Dilma se reuniu nesta quinta com Levy e com os ministros do Planejamento, Nelson Barbosa, e da Casa Civil, Aloizio Mercadante, no Palácio do Planalto. A intenção foi a de afinar o discurso da equipe, após o titular da Fazenda expressar mal estar com sua "fritura" no próprio governo.
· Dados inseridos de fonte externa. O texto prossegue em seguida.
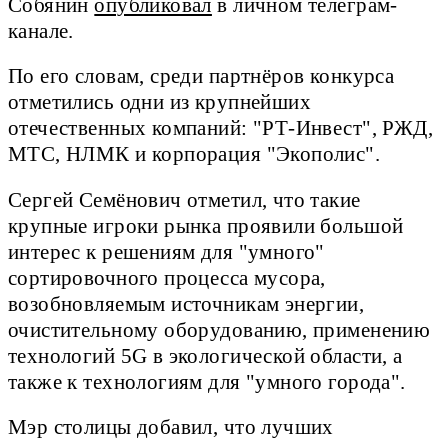
Собянин
опубликовал
в личном телеграм-
канале.
По его словам, среди партнёров конкурса
отметились одни из крупнейших
отечественных компаний: "РТ-Инвест", РЖД,
МТС, НЛМК и корпорация "Экополис".
Сергей Семёнович отметил, что такие
крупные игроки рынка проявили большой
интерес к решениям для "умного"
сортировочного процесса мусора,
возобновляемым источникам энергии,
очистительному оборудованию, применению
технологий 5G в экологической области, а
также к технологиям для "умного города".
Мэр столицы добавил, что лучших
Inicialmente, o Ministério da Fazenda havia cancelado a viagem do ministro para o encontro do G-20 na Turquia para ir ao encontro, mas nesta noite Levy alterou novamente sua agenda e decidiu viajar para o encontro no exterior. 

As desavenças foram escancaradas com mais ênfase depois que o governo apresentou a proposta de Orçamento de 2016 com um rombo de R$ 30,5 bilhões. Levy defendia uma redução maior de gastos, da ordem de R$ 15 bilhões, para evitar a exposição do déficit. 

Barbosa e Mercadante, por sua vez, pregavam a recriação da Contribuição Provisória sobre Movimentação Financeira (CPMF), por um prazo de no máximo dois anos, como alternativa de arrecadação, mas políticos e empresários rechaçaram a proposta.

"Os que apostam no enfraquecimento de Levy e investem na fragilidade do Barbosa erram feio. São ministros importantes, valorizados e reconhecidos", afirmou o ministro da Comunicação Social.

A exemplo de Dilma, que comparou as divergências a problemas enfrentados por uma "família", Silva disse que concepções diferentes são "naturais" em qualquer governo. "Após os debates, porém, quem arbitra e quem escolhe o caminho a seguir é a presidenta. E Levy, todos sabem, tem a virtude de saber ouvir."